Work to complete:
Show each line of the entries below that includes the word "answer".

Records for the task:
━━━

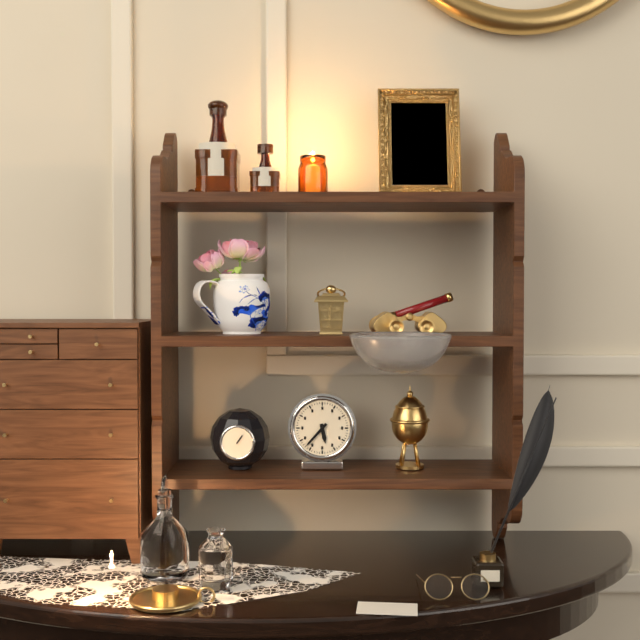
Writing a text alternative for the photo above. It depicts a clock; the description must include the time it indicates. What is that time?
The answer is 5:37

━━━

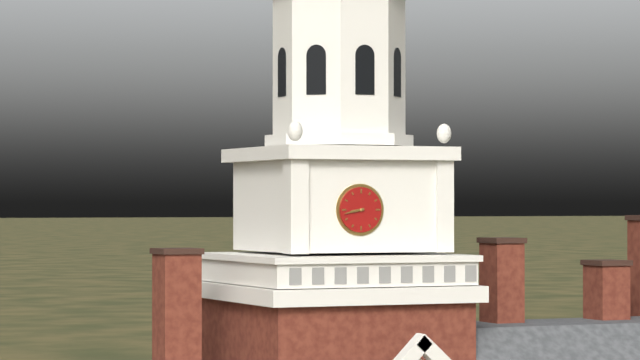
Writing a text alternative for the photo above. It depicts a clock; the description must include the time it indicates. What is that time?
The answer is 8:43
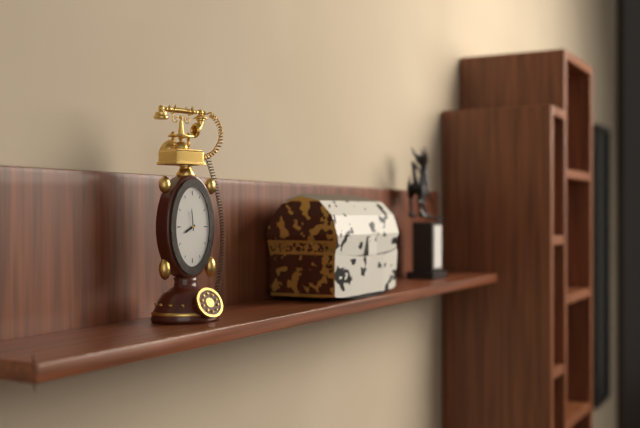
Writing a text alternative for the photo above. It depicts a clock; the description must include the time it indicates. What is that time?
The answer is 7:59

━━━

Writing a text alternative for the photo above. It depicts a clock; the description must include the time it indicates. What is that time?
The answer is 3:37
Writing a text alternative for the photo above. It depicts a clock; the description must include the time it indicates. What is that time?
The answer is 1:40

━━━

The result:
The answer is 5:37
The answer is 8:43
The answer is 7:59
The answer is 3:37
The answer is 1:40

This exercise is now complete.